Hi all! I just retrofitted the Fender's Subwoofer together with a brand new amplificator and new woofers and tweeters from Hertz. 
But I still need to know which screws type I need to fix it. I tried to ask a VW service but they didn't know... 

Here are the locations of the 3 screws. 2 are used as "feet": 










Can someone help me to find the correct codes to order them?


----------



## mumu (Dec 13, 2012)

Do you mind post how did you get the parts for sub woofer?


----------



## zetagemini (Apr 25, 2013)

mumu said:


> Do you mind post how did you get the parts for sub woofer?


 Sure! 

Here we go: 

Subwoofer 5C5035591 9B9 (Dark Grey) 

Subwoofer cover right in luggage compartment: (or you can also cut it the result is very good) 

5C5867428ECA9 if you have Black interiors 
5C5867428E1BS if you have Dark Grey interiors 

447857909 Clips for fixing Subwoofer cover right in luggage compartment 

5C5837973C82V Left (Driver) Tweeter Cover with Fender Logo 

5C5837974C82V Right Tweeter Cover with Fender Logo 

3C0 971 813 9B9 subwoofer cover for amplifier under the driver seat (you can use it to cover the original VW amplifier or if you want to cover a custom amplifier) 
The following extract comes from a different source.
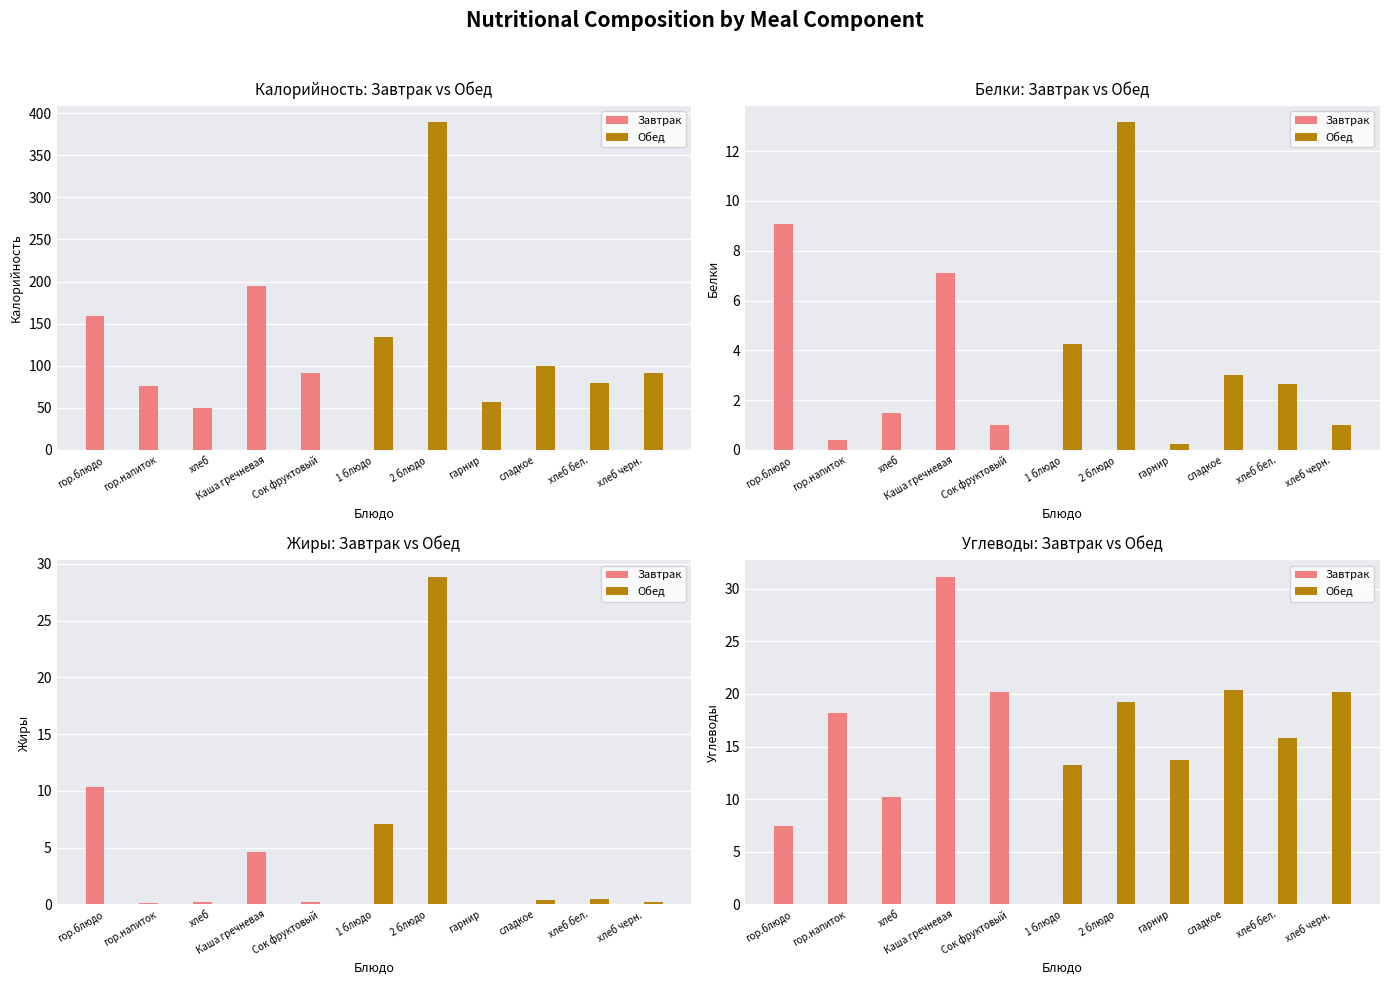

How many positive values does the Завтрак series have?

5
If you use the original amplifier of Fender Sound System (5C6 035 456 A) you will need also: 


1K0 035 883 C (Amplifier mount support) with all this components: 
06A 103 226 
WHT 005 519 
1K0 035 933 
N 106 717 01 

And finally for the Luggage compartment "base" (the one that covers your you can cut your spare tire). You can cut it or you can order the one specific for luggage compartment with subwoofer: 

5C5 863 463 C 1BS (Dark Grey) 
5C5 863 463 C 9B9 (Dark Grey) 

Actually I used a normal screw to fix the subwoofer but in total it needs 3 screws to fix it.


----------



## zetagemini (Apr 25, 2013)

Please can someone help me? Maybe anyone that works at VW? 
I noticed that to fix the subwoofer you need also some kind of mounting support...


----------



## jzv (May 1, 2013)

How did this project work out? I was also wondering if somebody tried to install the front speakers with lights around them. I want those for mine!


----------



## DIESEL BEETLE (Jun 3, 2011)

zetagemini said:


> Sure!
> 
> Here we go:
> 
> ...



Hi could you help me with the part number of the wires that do i need to conect the amp and the subwoofer? or any one else? i have purchased the sub and amp for my the beetle but my car doesnt bring the conectors


----------



## DIESEL BEETLE (Jun 3, 2011)

nothing?


----------



## sleone2 (Oct 16, 2017)

*help removing fender sub*

how were you able to remove the two bolts closest to the trunk opening?! i cant seem to free the bolt from the plastic fastener it is in! help!


----------